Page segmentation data

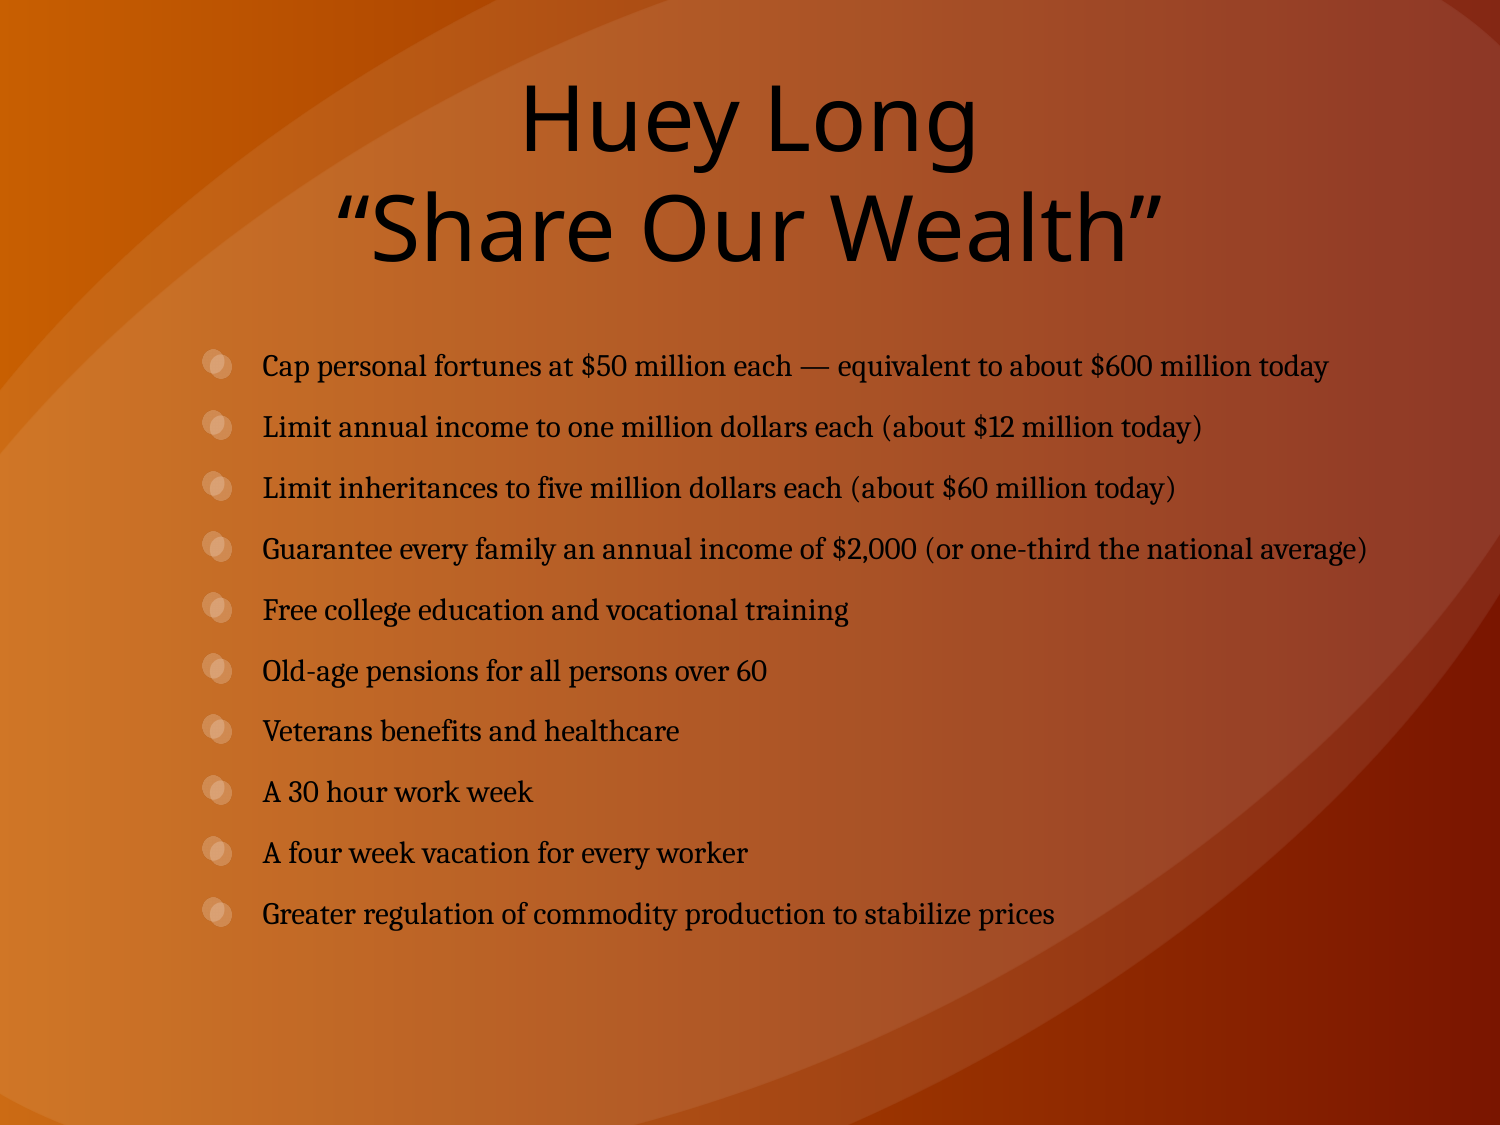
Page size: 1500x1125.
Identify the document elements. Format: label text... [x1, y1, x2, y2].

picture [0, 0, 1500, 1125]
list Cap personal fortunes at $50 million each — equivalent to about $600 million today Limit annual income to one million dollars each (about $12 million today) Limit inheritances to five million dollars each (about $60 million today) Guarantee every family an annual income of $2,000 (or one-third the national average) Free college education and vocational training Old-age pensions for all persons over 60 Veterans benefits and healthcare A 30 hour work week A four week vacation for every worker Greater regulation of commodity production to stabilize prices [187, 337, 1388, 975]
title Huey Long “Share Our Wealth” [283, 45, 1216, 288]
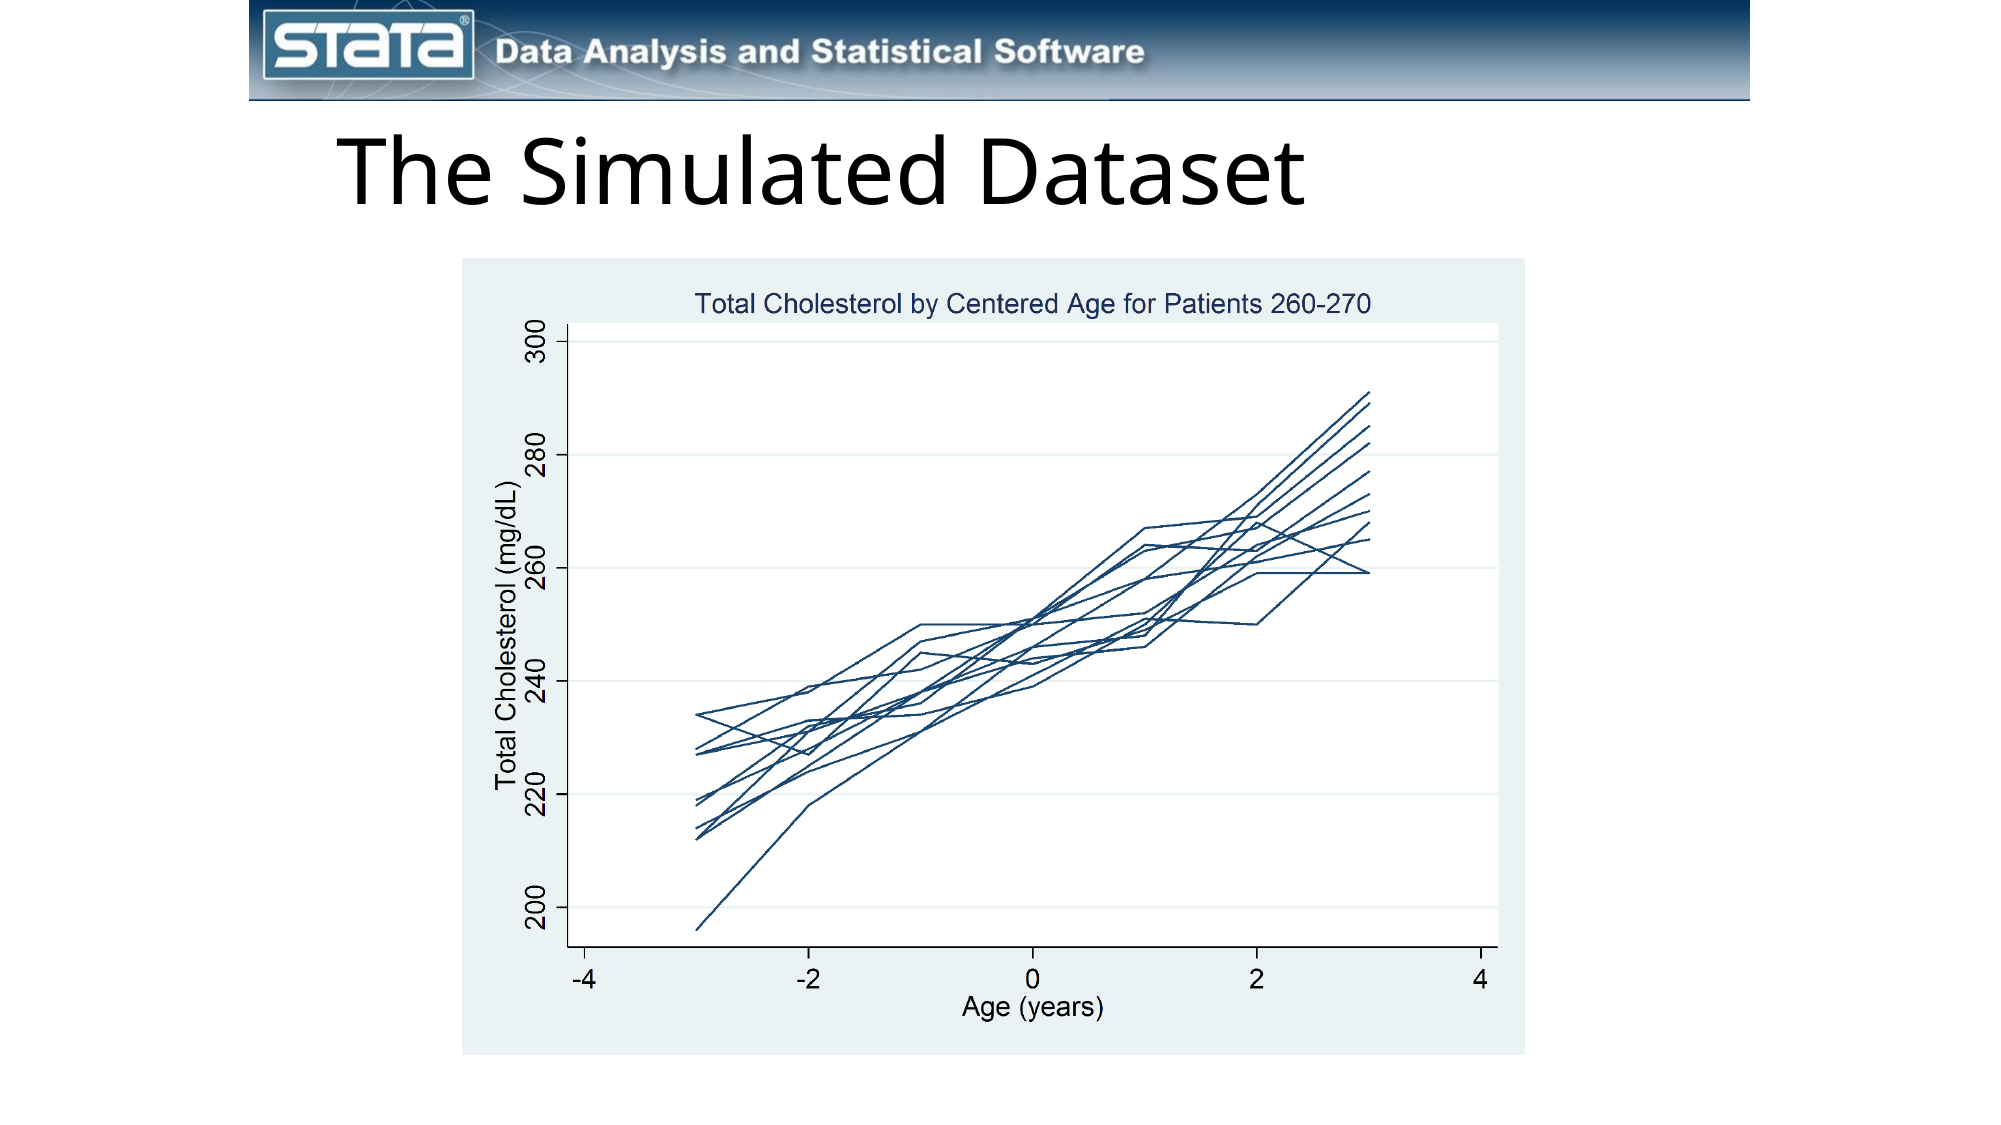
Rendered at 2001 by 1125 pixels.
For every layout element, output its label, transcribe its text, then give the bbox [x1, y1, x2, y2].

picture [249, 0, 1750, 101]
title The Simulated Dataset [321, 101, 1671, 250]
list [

Exercise instructions
The required output is every line of the data above, set down exactly and stripped of pictures.

Problem solution
Page size: 1500x1125.
Identify the document elements. Format: label text... [x1, y1, x2, y2].

picture [0, 0, 1500, 1125]
list Cap personal fortunes at $50 million each — equivalent to about $600 million today Limit annual income to one million dollars each (about $12 million today) Limit inheritances to five million dollars each (about $60 million today) Guarantee every family an annual income of $2,000 (or one-third the national average) Free college education and vocational training Old-age pensions for all persons over 60 Veterans benefits and healthcare A 30 hour work week A four week vacation for every worker Greater regulation of commodity production to stabilize prices [187, 337, 1388, 975]
title Huey Long “Share Our Wealth” [283, 45, 1216, 288]
Rendered at 2001 by 1125 pixels.
For every layout element, output its label, transcribe its text, then give the bbox [x1, y1, x2, y2].

picture [249, 0, 1750, 101]
title The Simulated Dataset [321, 101, 1671, 250]
list [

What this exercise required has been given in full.